Hace ya un par de décadas que nos dejó Adolfo Marsillach (el 21 de enero de 2002). No se fue muy contento que digamos. Su hija Blanca recuerda que de vez en cuando definía la vida de manera lapidaria. “Decía que era una estafa”. Aunque, eso sí, le sacó mucho provecho. Fueron muchos los éxitos y los logros cosechados. Pero también sufrió sinsabores a discreción. Más allá de sus cuitas sentimentales, ricas y variadas, como queda constancia en sus memorias, el teatro fue acaso la fuente más copiosa de frustraciones. En su última etapa, se sentía contrariado. Consideraba que no se había valorado lo suficiente todo lo que había entregado al sector en las múltiples facetas en las que se desenvolvió: como autor, como gestor, como director, como actor (televisivo, cinematográfico y teatral) y como ocasional adaptador. Ahí es nada. Una visión de 360º de lo que es hacer teatro en España. Que es casi como investigar. O sea, llorar y llorar.

### Datos proporcionados

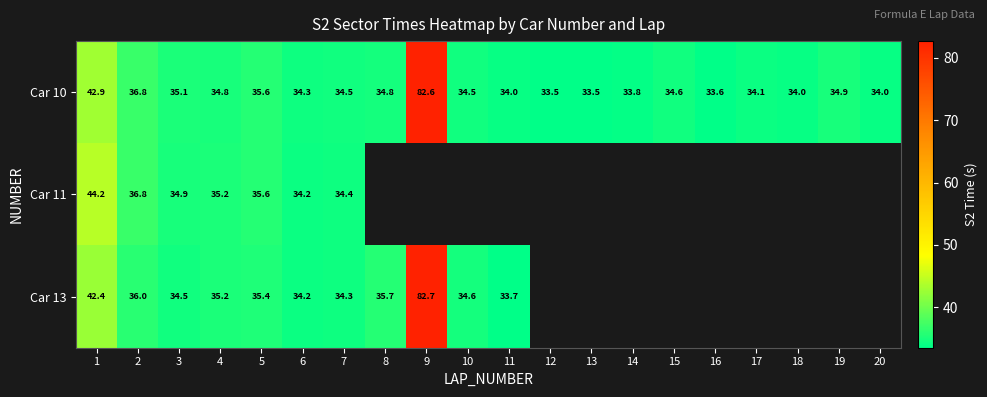

Is the value of Car 10 at 11 greater than the value of Car 11 at 4?

No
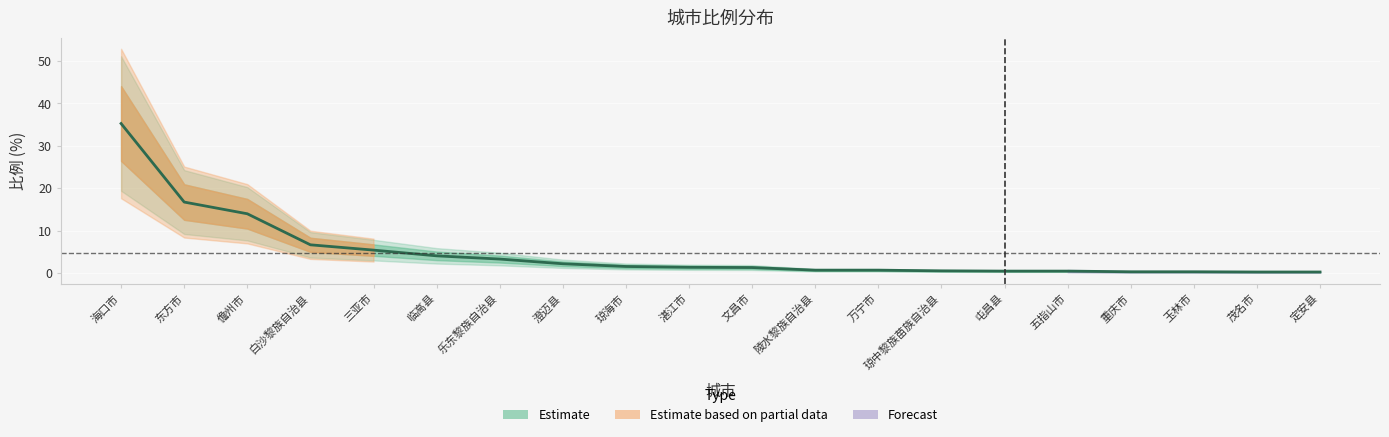

Does the chart display data point markers on the line(s)?

No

### Tareas requeridas
1/ Enumera todas las facetas en las que, según el texto sobre Adolfo Marsillach, se desenvolvió él en el sector teatral.
2/ Responde a estas preguntas con datos del texto sobre Adolfo Marsillach:
(a) ¿En qué fecha murió Adolfo Marsillach?
(b) Según su hija Blanca, ¿qué decía él que era la vida?
(c) ¿Qué fue acaso la fuente más copiosa de sus frustraciones?

### Conjunto de respuestas
1/ Autor, gestor, director, actor (televisivo, cinematográfico y teatral) y adaptador ocasional.

2/
(a) El 21 de enero de 2002.
(b) Una estafa.
(c) El teatro.